Items listed in a dataset:
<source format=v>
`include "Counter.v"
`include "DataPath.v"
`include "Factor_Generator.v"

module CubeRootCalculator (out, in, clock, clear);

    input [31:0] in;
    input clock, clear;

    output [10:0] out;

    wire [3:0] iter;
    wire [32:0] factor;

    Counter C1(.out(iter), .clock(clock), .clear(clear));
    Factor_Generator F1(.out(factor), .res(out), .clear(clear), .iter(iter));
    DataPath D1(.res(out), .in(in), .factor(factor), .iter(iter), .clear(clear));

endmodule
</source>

---

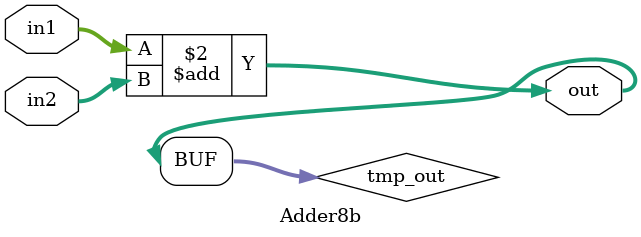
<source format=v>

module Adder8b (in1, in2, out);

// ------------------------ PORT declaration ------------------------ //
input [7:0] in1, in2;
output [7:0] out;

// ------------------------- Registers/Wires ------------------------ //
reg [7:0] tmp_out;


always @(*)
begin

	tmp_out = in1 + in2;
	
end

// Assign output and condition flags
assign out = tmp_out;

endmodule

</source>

* * *

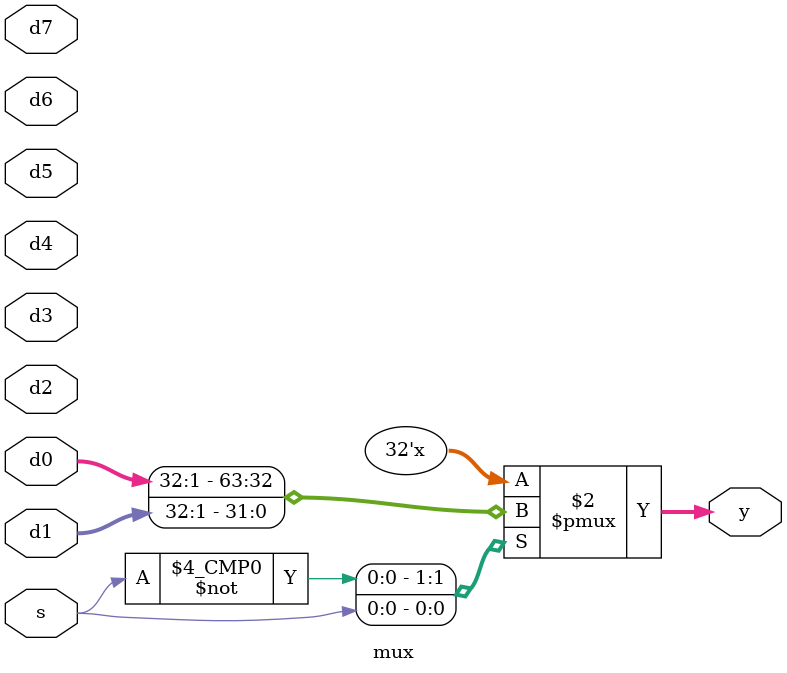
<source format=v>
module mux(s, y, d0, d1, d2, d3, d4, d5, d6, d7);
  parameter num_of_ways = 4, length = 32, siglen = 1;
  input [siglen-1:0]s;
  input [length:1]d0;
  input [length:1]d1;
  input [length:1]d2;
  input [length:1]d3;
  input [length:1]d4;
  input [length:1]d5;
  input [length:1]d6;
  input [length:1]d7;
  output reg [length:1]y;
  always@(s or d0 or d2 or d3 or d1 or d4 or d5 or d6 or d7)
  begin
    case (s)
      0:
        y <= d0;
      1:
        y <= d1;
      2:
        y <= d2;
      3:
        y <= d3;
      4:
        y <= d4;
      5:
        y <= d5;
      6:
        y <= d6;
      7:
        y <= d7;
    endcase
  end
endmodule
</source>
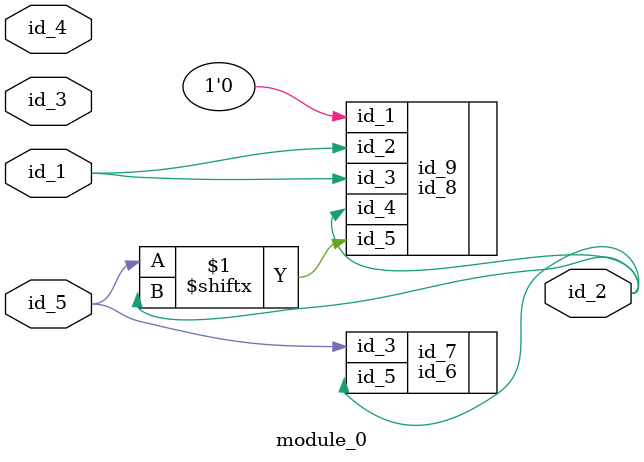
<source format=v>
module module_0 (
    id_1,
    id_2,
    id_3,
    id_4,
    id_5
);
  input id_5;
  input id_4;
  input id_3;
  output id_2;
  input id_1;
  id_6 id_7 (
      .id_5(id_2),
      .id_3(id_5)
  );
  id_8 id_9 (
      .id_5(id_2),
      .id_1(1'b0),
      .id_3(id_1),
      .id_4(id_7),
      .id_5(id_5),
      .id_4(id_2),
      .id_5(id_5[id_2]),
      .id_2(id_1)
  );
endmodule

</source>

▸ The task
The answer must consist of every line from the data that holds the string "DataPath".

▸ Reply to the exercise
`include "DataPath.v"
    DataPath D1(.res(out), .in(in), .factor(factor), .iter(iter), .clear(clear));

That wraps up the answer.